There is nothing like picking fresh vegetables out of your garden and preparing a meal with them. Everything tastes better when it’s fresh and home-grown! Raised bed vegetable gardens are becoming quite popular, for a number of reasons. You may want to consider a raised bed garden if:
- You want easier access to your vegetables with less bending, or if you or a family member are confined to a wheelchair.
- You want greater visibility and a better view of your vegetables and their growing stages.
- You want fewer weeds in your garden, as a raised bed means importing soil and making it less compact than traditional vegetable gardens.
When planning your raised bed vegetable garden, choose a spot that gets lots of sun, and good drainage. You may want to plant away from deep-rooted trees and shrubs as they can compete with your garden for soil and nutrients. You can also view all of our gardening videos on youtube for more tips and information.
You will also have to decide on how much to raise your garden; generally a foot or two is sufficient. Keep in mind that the higher you raise it, the more soil you will have to put down. You need about a foot of soil to get deep-rooted plants.

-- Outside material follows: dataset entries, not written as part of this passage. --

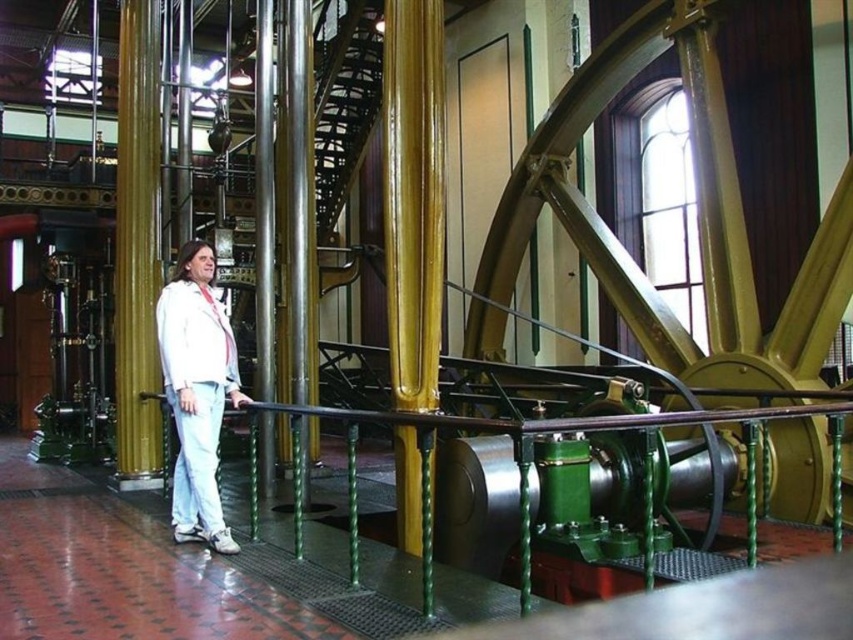
Based on the photo, can you confirm if gold polished metal pole at center is positioned to the left of gold polished pillar at center?

In fact, gold polished metal pole at center is to the right of gold polished pillar at center.

Does gold polished metal pole at center appear on the right side of gold polished pillar at center?

Yes, gold polished metal pole at center is to the right of gold polished pillar at center.

Does point (419, 454) come closer to viewer compared to point (146, 467)?

Yes, point (419, 454) is in front of point (146, 467).

The image size is (853, 640). I want to click on gold polished metal pole at center, so click(413, 196).

Does white matte jacket at center appear over polished metal pillar at center?

Incorrect, white matte jacket at center is not positioned above polished metal pillar at center.

Does point (224, 316) come closer to viewer compared to point (291, 212)?

Yes, it is in front of point (291, 212).

This screenshot has height=640, width=853. In order to click on white matte jacket at center in this screenshot , I will do `click(196, 392)`.

Is green polished metal railing at center positioned in front of polished metal pillar at center?

Yes, it is in front of polished metal pillar at center.

Does green polished metal railing at center have a lesser height compared to polished metal pillar at center?

Yes.

Which is behind, point (750, 460) or point (306, 124)?

Point (306, 124)

In order to click on green polished metal railing at center in this screenshot , I will do `click(527, 470)`.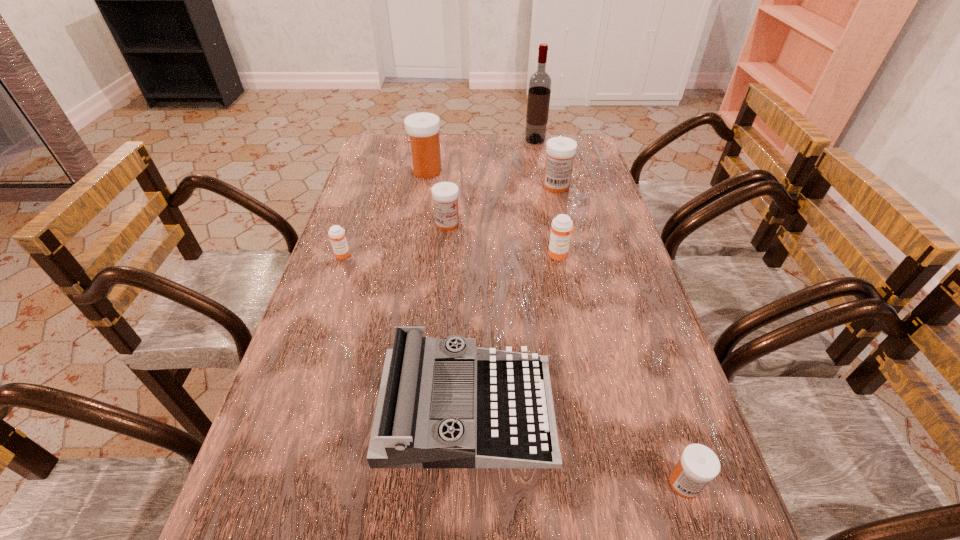
What are the coordinates of `medicine that is the third closest to the typewriter` in the screenshot? It's located at (336, 233).

Select which white medicine is the closest to the second nearest white medicine. Please provide its 2D coordinates. Your answer should be formatted as a tuple, i.e. [(x, y)], where the tuple contains the x and y coordinates of a point satisfying the conditions above.

[(422, 128)]

Where is `the third closest white medicine to the nearest medicine`? the third closest white medicine to the nearest medicine is located at coordinates (422, 128).

Where is `free space that satisfies the following two spatial constraints: 1. on the back side of the wine bottle; 2. on the left side of the biggest white medicine`? Image resolution: width=960 pixels, height=540 pixels. free space that satisfies the following two spatial constraints: 1. on the back side of the wine bottle; 2. on the left side of the biggest white medicine is located at coordinates (431, 140).

Image resolution: width=960 pixels, height=540 pixels. Find the location of `free region that satisfies the following two spatial constraints: 1. on the typing side of the smallest white medicine; 2. on the left side of the typewriter`. free region that satisfies the following two spatial constraints: 1. on the typing side of the smallest white medicine; 2. on the left side of the typewriter is located at coordinates (466, 483).

Locate an element on the screen. This screenshot has height=540, width=960. vacant space that satisfies the following two spatial constraints: 1. on the front side of the nearest white medicine; 2. on the left side of the second tallest medicine is located at coordinates (624, 483).

Find the location of a particular element. The image size is (960, 540). vacant space that satisfies the following two spatial constraints: 1. on the front side of the wine bottle; 2. on the typing side of the black typewriter is located at coordinates (586, 409).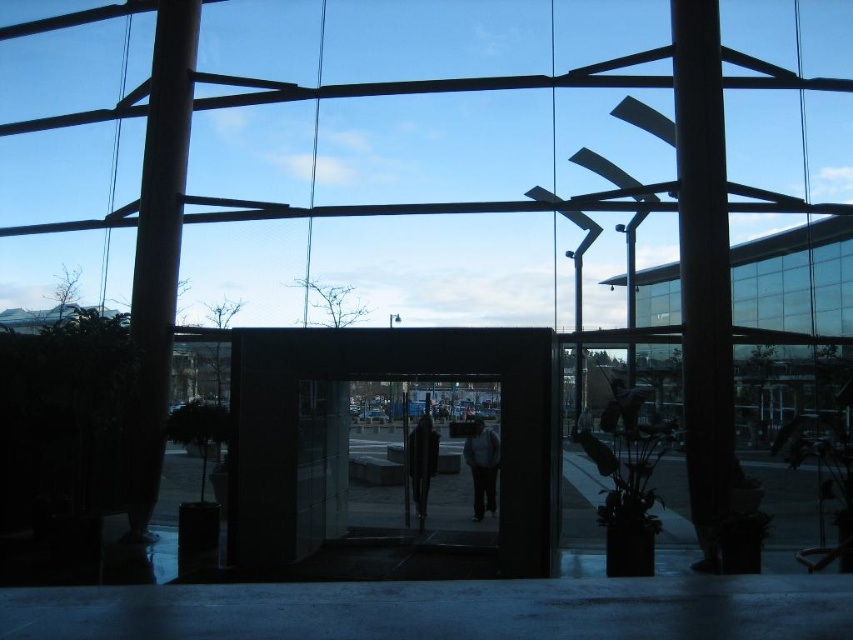
You are organizing a small event in the modern building and need to place a 1.5 meter wide table. Given the space between the matte glass pillar at left and dark gray coat at center, will it fit?

The matte glass pillar at left is larger in size than the dark gray coat at center. However, without specific distance information between them, it is impossible to determine if the 1.5 meter wide table will fit. Additional measurements are needed.

You are standing at the center of the modern building interior. You want to walk towards the black framed doorway to exit. There is a smooth dark brown wooden pillar at right at point (x=703, y=269). Will you need to go around the smooth dark brown wooden pillar at right to reach the doorway?

Yes, you will need to go around the smooth dark brown wooden pillar at right located at point (x=703, y=269) because it is positioned in the path towards the doorway.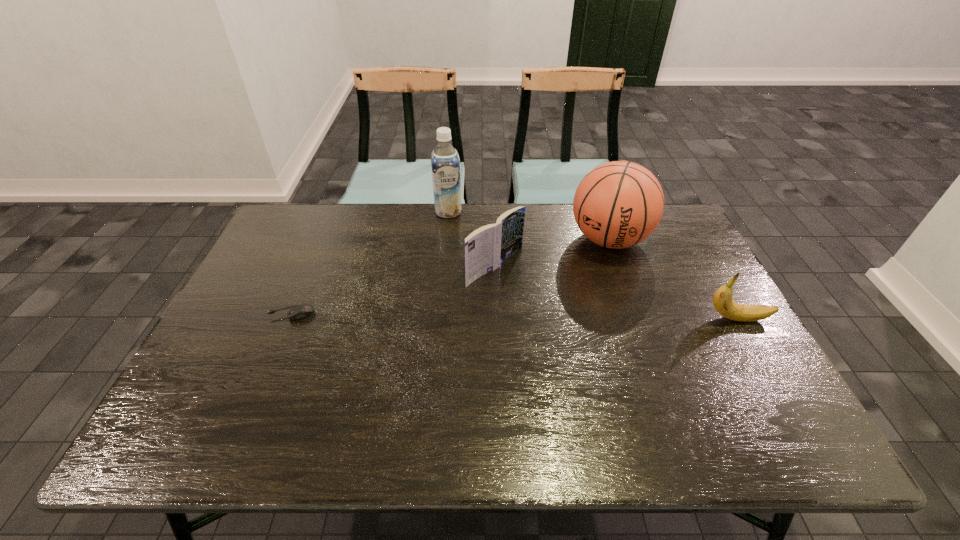
This screenshot has width=960, height=540. What are the coordinates of `empty space between the shortest object and the fourth object from left to right` in the screenshot? It's located at (450, 276).

This screenshot has height=540, width=960. Identify the location of empty space between the shortest object and the soya milk. (370, 262).

The image size is (960, 540). I want to click on free space between the mouse and the basketball, so click(450, 276).

Identify the location of blank region between the rightmost object and the shortest object. The height and width of the screenshot is (540, 960). (514, 316).

Identify the location of object identified as the closest to the rightmost object. (619, 204).

The image size is (960, 540). Identify the location of object that stands as the fourth closest to the mouse. (722, 300).

The image size is (960, 540). I want to click on free space that satisfies the following two spatial constraints: 1. on the front side of the banana; 2. at the start of the peel on the third object from right to left, so click(497, 319).

Identify the location of vacant area in the image that satisfies the following two spatial constraints: 1. on the front side of the fourth object from left to right; 2. on the right side of the soya milk. The image size is (960, 540). (445, 240).

I want to click on vacant space that satisfies the following two spatial constraints: 1. on the front side of the rightmost object; 2. at the start of the peel on the basketball, so click(636, 319).

Locate an element on the screen. The width and height of the screenshot is (960, 540). vacant space that satisfies the following two spatial constraints: 1. on the front side of the banana; 2. at the start of the peel on the basketball is located at coordinates (636, 319).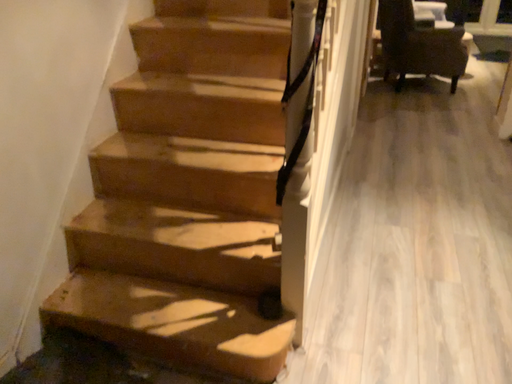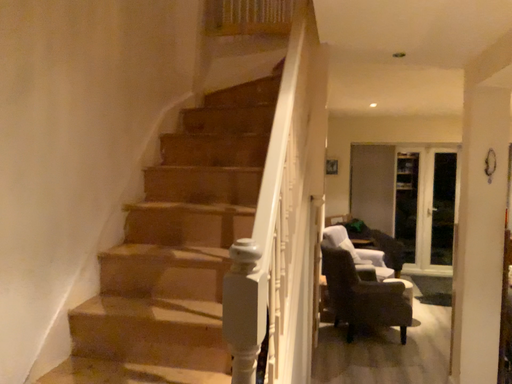
Question: How did the camera likely rotate when shooting the video?

Choices:
 (A) rotated upward
 (B) rotated downward

Answer: (A)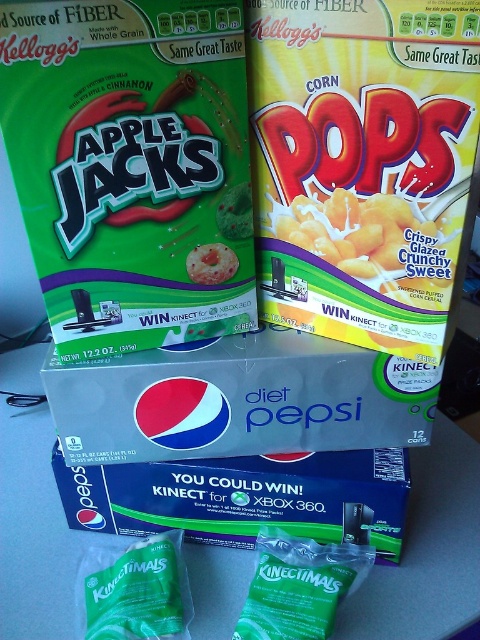
You are organizing a picnic basket and have both the yellow paper corn pops at upper right and the smooth plastic apple at center. Which item should you choose if you want the larger snack?

The yellow paper corn pops at upper right is larger than the smooth plastic apple at center, so you should choose the yellow paper corn pops at upper right for the larger snack.

You are organizing items on a desk and need to place the yellow paper corn pops at upper right and the green matte kinectimals at center. Which item is positioned higher up on the desk?

The yellow paper corn pops at upper right is located above the green matte kinectimals at center, so it is positioned higher up on the desk.

You are organizing items on a desk and need to place a new item between the yellow paper corn pops at upper right and the green matte kinectimals at center. What is the minimum distance you need to maintain between them to fit the new item?

The minimum distance required to place a new item between the yellow paper corn pops at upper right and the green matte kinectimals at center is 20.51 inches, as they are currently 20.51 inches apart.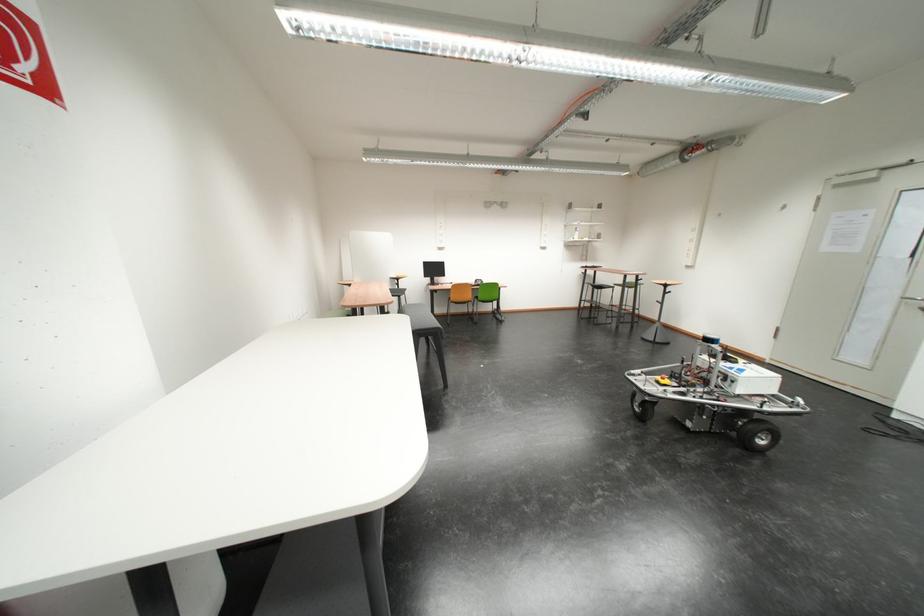
Where is `white door handle`? The image size is (924, 616). white door handle is located at coordinates (915, 301).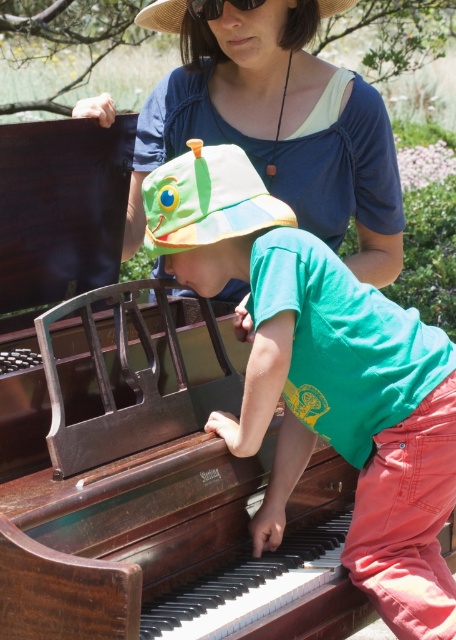
Question: Is the position of green cotton hat at upper center more distant than that of straw hat at upper center?

Choices:
 (A) yes
 (B) no

Answer: (B)

Question: Can you confirm if wooden piano at center is thinner than straw hat at upper center?

Choices:
 (A) yes
 (B) no

Answer: (B)

Question: Which point is farther from the camera taking this photo?

Choices:
 (A) (221, 177)
 (B) (113, 413)
 (C) (186, 1)

Answer: (C)

Question: Which point is closer to the camera?

Choices:
 (A) straw hat at upper center
 (B) black plastic goggles at upper center
 (C) multicolored fabric hat at center
 (D) wooden piano at center

Answer: (D)

Question: Estimate the real-world distances between objects in this image. Which object is closer to the wooden piano at center?

Choices:
 (A) black plastic goggles at upper center
 (B) green cotton hat at upper center
 (C) multicolored fabric hat at center
 (D) straw hat at upper center

Answer: (B)

Question: Can you confirm if wooden piano at center is positioned to the right of black plastic goggles at upper center?

Choices:
 (A) no
 (B) yes

Answer: (A)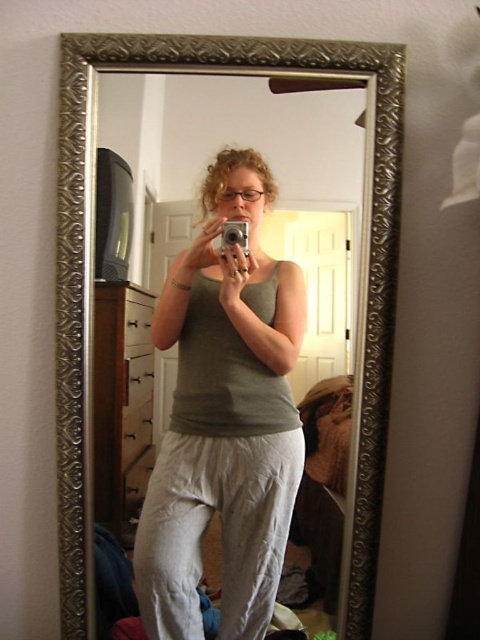
Who is positioned more to the left, gray cotton tank top at center or silver metallic mirror at center?

silver metallic mirror at center is more to the left.

Which is behind, point (269, 422) or point (335, 77)?

The point (269, 422) is more distant.

You are a GUI agent. You are given a task and a screenshot of the screen. Output one action in this format:
    pyautogui.click(x=<x>, y=<y>)
    Task: Click on the gray cotton tank top at center
    This screenshot has width=480, height=640.
    Given the screenshot: What is the action you would take?
    pyautogui.click(x=224, y=417)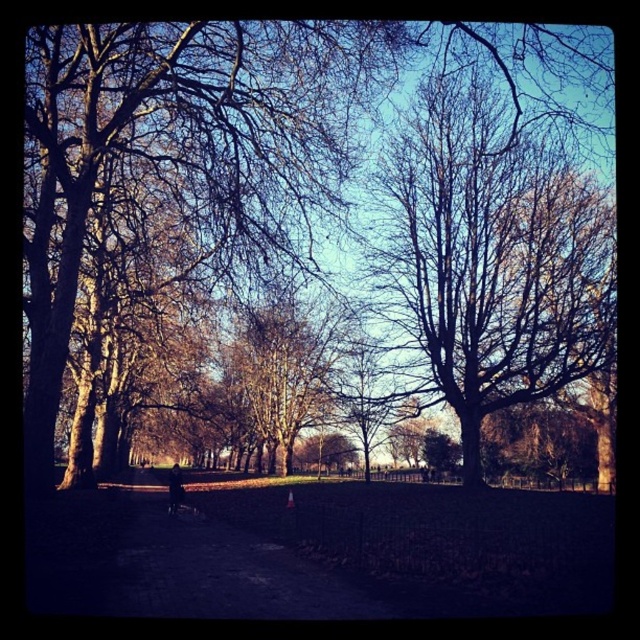
You are a bird looking for a place to perch. You see the brown leafless tree at center and the dark asphalt path at center. Which one is taller?

The brown leafless tree at center is much taller than the dark asphalt path at center, so the tree is the taller option for perching.

You are planning to take a photo of the dark asphalt path at center and want to include the bare wood tree at center in the background for depth. Given their sizes, will the tree appear larger or smaller in the photo compared to the path?

The bare wood tree at center has a larger size compared to the dark asphalt path at center, so in the photo, the tree will appear larger than the path.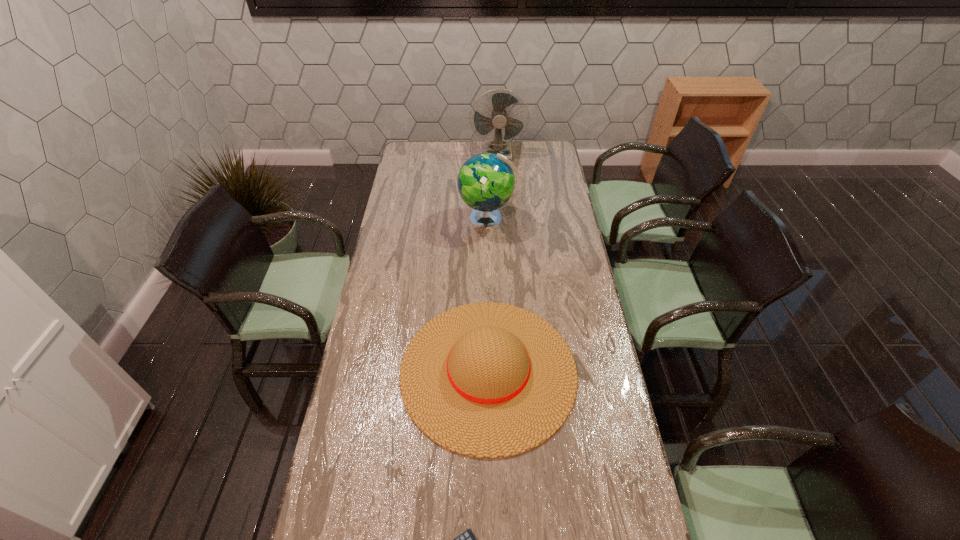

Next, choose the materials you will need to hold in the soil. Your local garden centre is a good bet for these materials, like faux-wood edging, or plastic edging. If you choose wood edging, stay away from pressure-treated wood, as it is full of chemicals which can seep into your garden and contaminate your vegetables. If you want to really secure your garden, you may even choose to enclose it with chicken wire or a similar product to keep out small animals.
Raised bed vegetable gardens will still need to be fertilized, weeded and watered on a regular basis. If you are planning on going organic, you can buy compost instead of fertilizer, or sprinkle with your own compost: eggshells, peelings and other natural components will replenish the soil with essential nutrients.
As with a regular garden, you can choose any type of vegetable to grow in your raised bed. Good hearty choices are carrots, beans, lettuce, onions and radishes. Of course, you will want to plant according to your tastes as well as your climate. You can blanch and freeze the vegetables so you will have an ample winter’s supply.
Growing a raised bed garden does not mean you won’t have any pests or insects to deal with; you should consider purchasing pesticide or an organic alternative so the insects don’t eat the vegetables before you do!
Growing your own garden is a fun and healthy way to ensure you are getting your recommended daily dose of vegetables.